Data excerpts
--------------------------------------------------

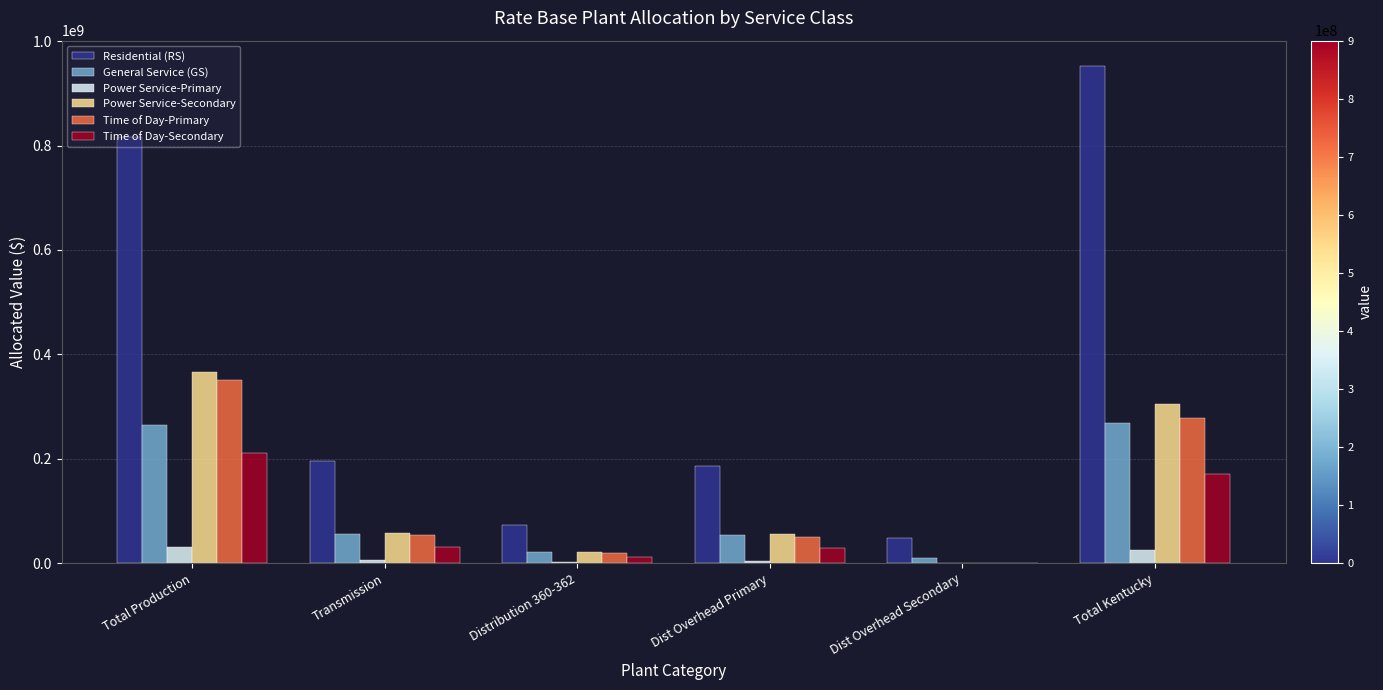

What is the sum of all Time of Day-Primary values?

752264383.0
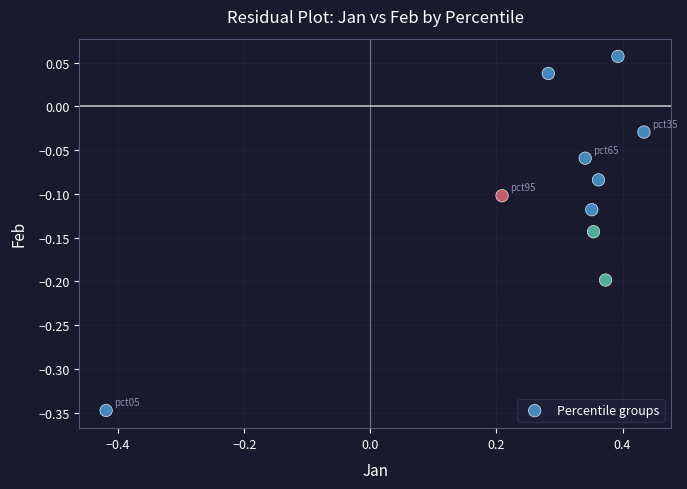

What is the range of X values (max minus min)?

0.9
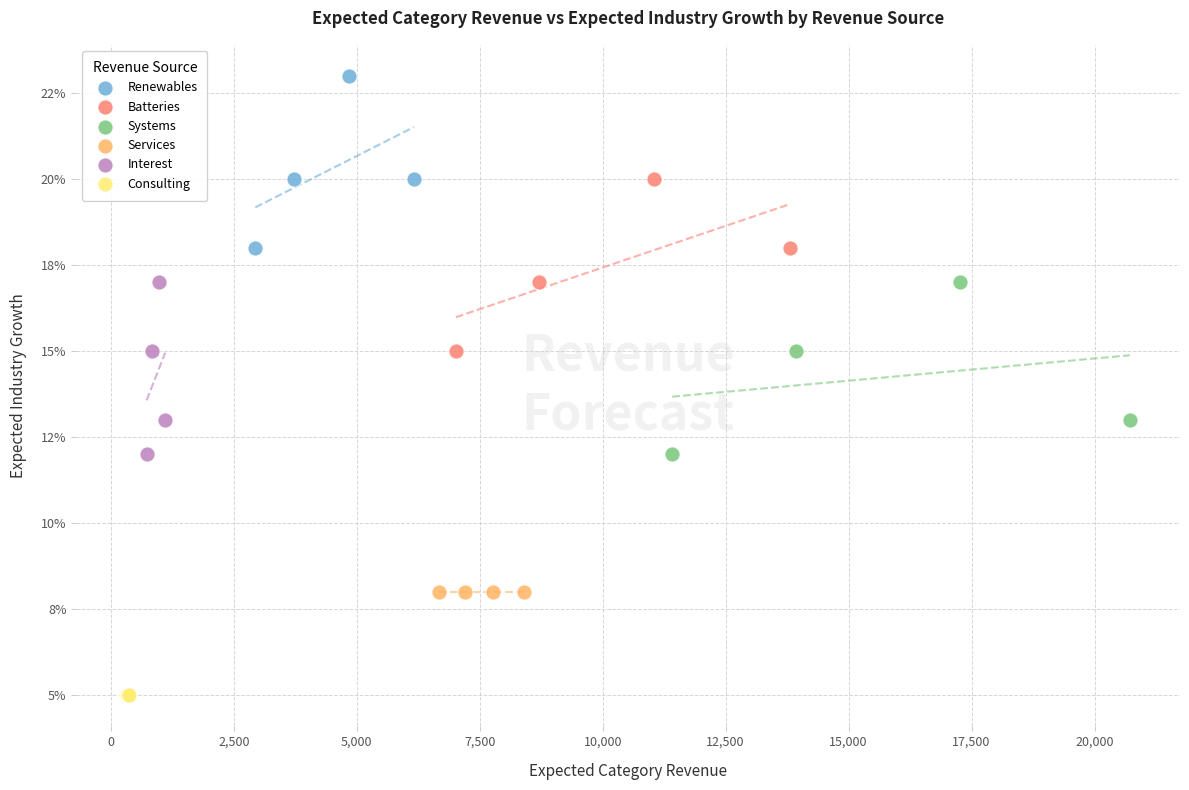

Which series reaches the minimum Y coordinate?

Consulting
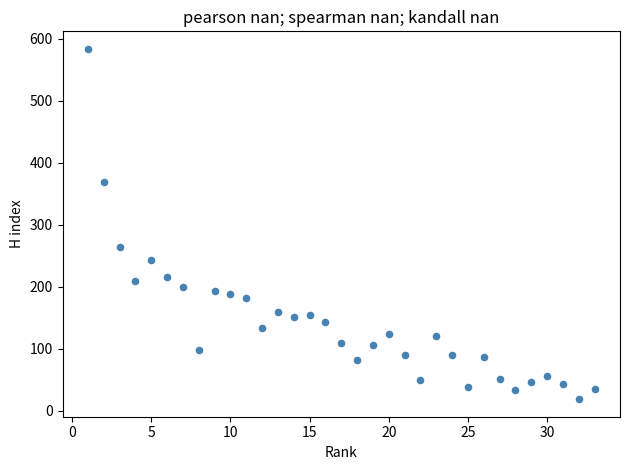

What is the range of X values (max minus min)?

32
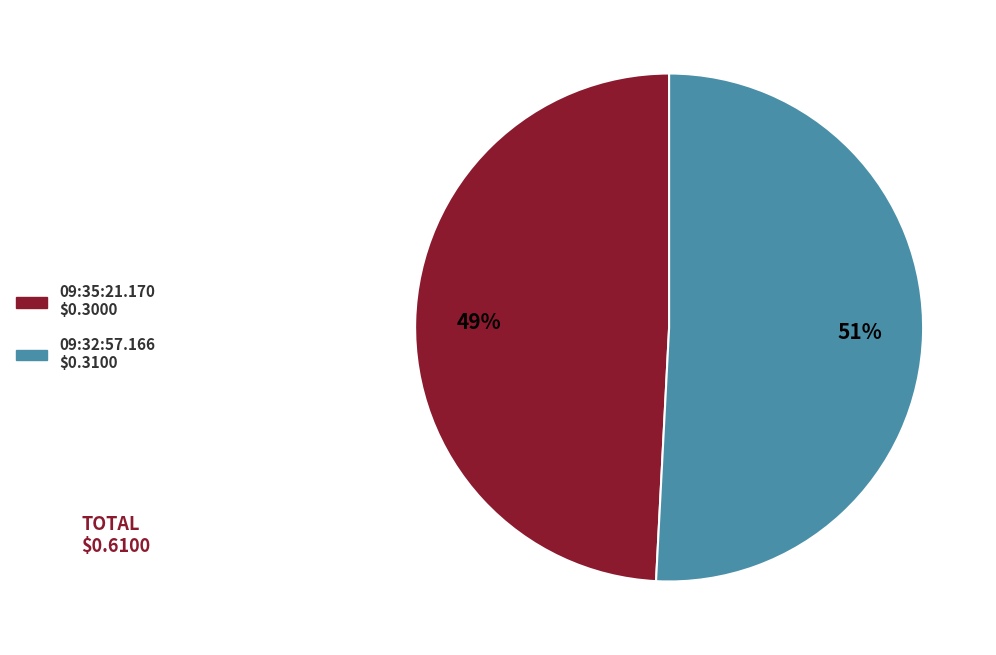

To the nearest percent, what is the difference between the largest and smallest slice percentages?

2%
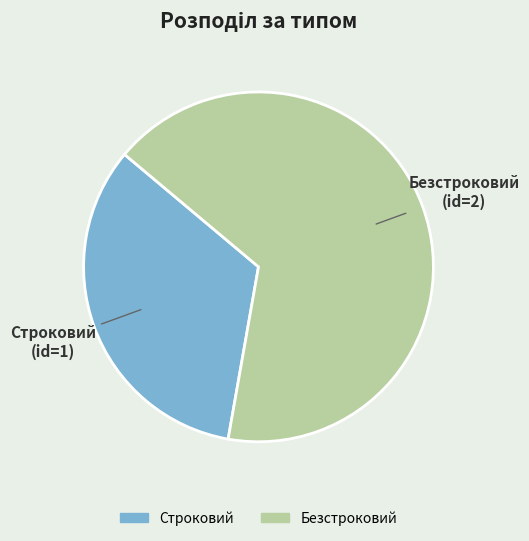

How many slices are in this pie chart?

2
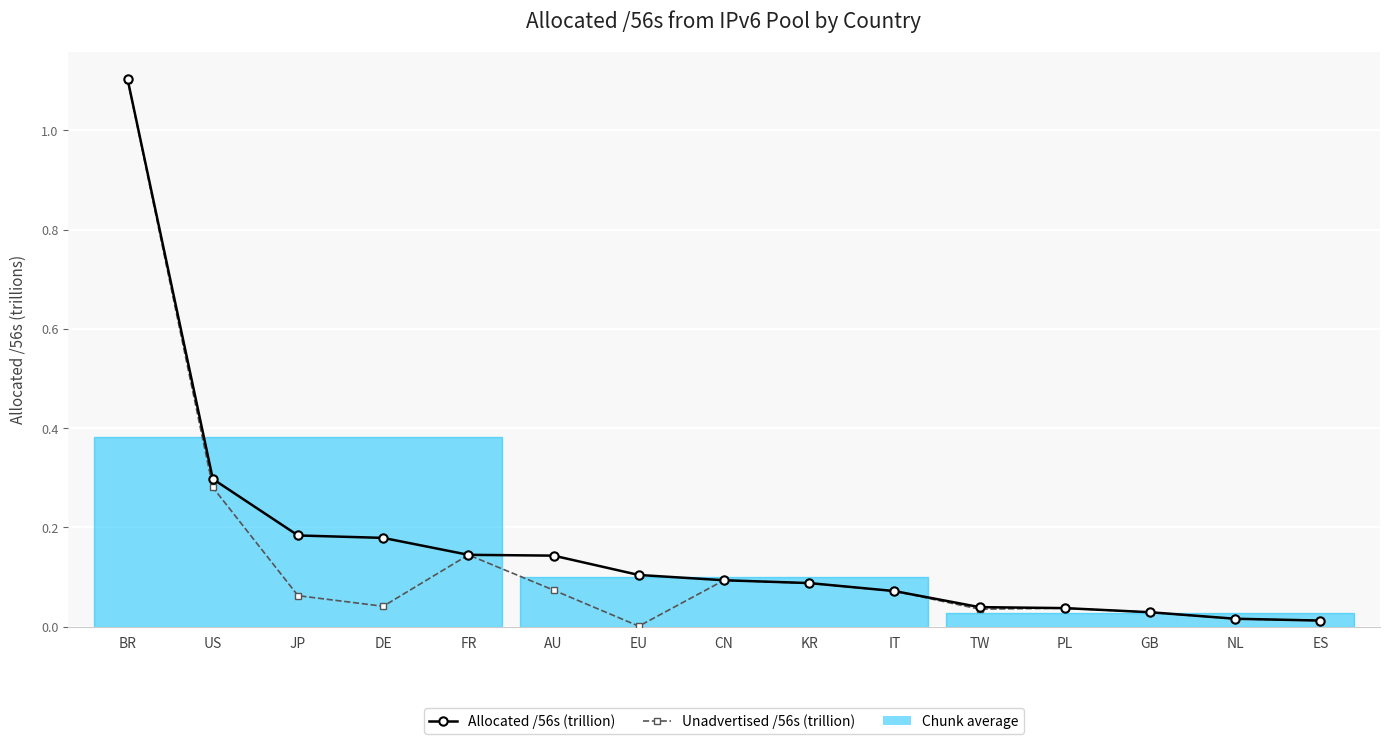

How many data points does each series have?

15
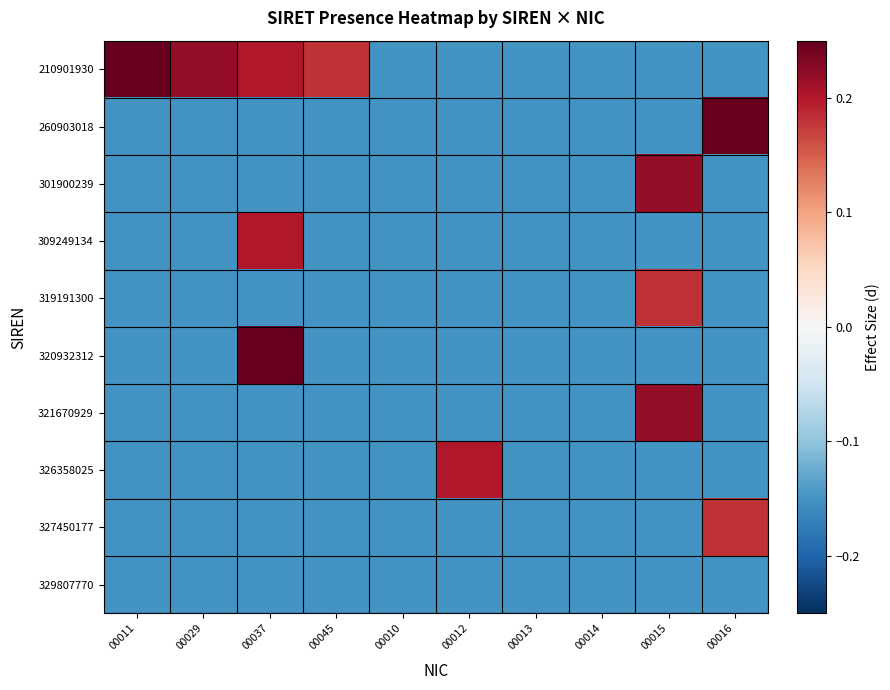

Reading right to left, transcribe all the data shown in this chart.

210901930: 00016=-0.1	00015=-0.1	00014=-0.1	00013=-0.1	00012=-0.1	00010=-0.1	00045=0.2	00037=0.2	00029=0.2	00011=0.2
260903018: 00016=0.2	00015=-0.1	00014=-0.1	00013=-0.1	00012=-0.1	00010=-0.1	00045=-0.1	00037=-0.1	00029=-0.1	00011=-0.1
301900239: 00016=-0.1	00015=0.2	00014=-0.1	00013=-0.1	00012=-0.1	00010=-0.1	00045=-0.1	00037=-0.1	00029=-0.1	00011=-0.1
309249134: 00016=-0.1	00015=-0.1	00014=-0.1	00013=-0.1	00012=-0.1	00010=-0.1	00045=-0.1	00037=0.2	00029=-0.1	00011=-0.1
319191300: 00016=-0.1	00015=0.2	00014=-0.1	00013=-0.1	00012=-0.1	00010=-0.1	00045=-0.1	00037=-0.1	00029=-0.1	00011=-0.1
320932312: 00016=-0.1	00015=-0.1	00014=-0.1	00013=-0.1	00012=-0.1	00010=-0.1	00045=-0.1	00037=0.2	00029=-0.1	00011=-0.1
321670929: 00016=-0.1	00015=0.2	00014=-0.1	00013=-0.1	00012=-0.1	00010=-0.1	00045=-0.1	00037=-0.1	00029=-0.1	00011=-0.1
326358025: 00016=-0.1	00015=-0.1	00014=-0.1	00013=-0.1	00012=0.2	00010=-0.1	00045=-0.1	00037=-0.1	00029=-0.1	00011=-0.1
327450177: 00016=0.2	00015=-0.1	00014=-0.1	00013=-0.1	00012=-0.1	00010=-0.1	00045=-0.1	00037=-0.1	00029=-0.1	00011=-0.1
329807770: 00016=-0.1	00015=-0.1	00014=-0.1	00013=-0.1	00012=-0.1	00010=-0.1	00045=-0.1	00037=-0.1	00029=-0.1	00011=-0.1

--------------------------------------------------

WORK TO COMPLETE
Write out the data excerpts again, changing "range" to "spread" everywhere it appears and leaving everything else as it is. Omit the pictures from your answer.

EXERCISE OUTPUT
What is the sum of all Time of Day-Primary values?

752264383.0

What is the spread of X values (max minus min)?

0.9

Which series reaches the minimum Y coordinate?

Consulting

What is the spread of X values (max minus min)?

32

To the nearest percent, what is the difference between the largest and smallest slice percentages?

2%

How many slices are in this pie chart?

2

How many data points does each series have?

15

Reading right to left, transcribe all the data shown in this chart.

210901930: 00016=-0.1	00015=-0.1	00014=-0.1	00013=-0.1	00012=-0.1	00010=-0.1	00045=0.2	00037=0.2	00029=0.2	00011=0.2
260903018: 00016=0.2	00015=-0.1	00014=-0.1	00013=-0.1	00012=-0.1	00010=-0.1	00045=-0.1	00037=-0.1	00029=-0.1	00011=-0.1
301900239: 00016=-0.1	00015=0.2	00014=-0.1	00013=-0.1	00012=-0.1	00010=-0.1	00045=-0.1	00037=-0.1	00029=-0.1	00011=-0.1
309249134: 00016=-0.1	00015=-0.1	00014=-0.1	00013=-0.1	00012=-0.1	00010=-0.1	00045=-0.1	00037=0.2	00029=-0.1	00011=-0.1
319191300: 00016=-0.1	00015=0.2	00014=-0.1	00013=-0.1	00012=-0.1	00010=-0.1	00045=-0.1	00037=-0.1	00029=-0.1	00011=-0.1
320932312: 00016=-0.1	00015=-0.1	00014=-0.1	00013=-0.1	00012=-0.1	00010=-0.1	00045=-0.1	00037=0.2	00029=-0.1	00011=-0.1
321670929: 00016=-0.1	00015=0.2	00014=-0.1	00013=-0.1	00012=-0.1	00010=-0.1	00045=-0.1	00037=-0.1	00029=-0.1	00011=-0.1
326358025: 00016=-0.1	00015=-0.1	00014=-0.1	00013=-0.1	00012=0.2	00010=-0.1	00045=-0.1	00037=-0.1	00029=-0.1	00011=-0.1
327450177: 00016=0.2	00015=-0.1	00014=-0.1	00013=-0.1	00012=-0.1	00010=-0.1	00045=-0.1	00037=-0.1	00029=-0.1	00011=-0.1
329807770: 00016=-0.1	00015=-0.1	00014=-0.1	00013=-0.1	00012=-0.1	00010=-0.1	00045=-0.1	00037=-0.1	00029=-0.1	00011=-0.1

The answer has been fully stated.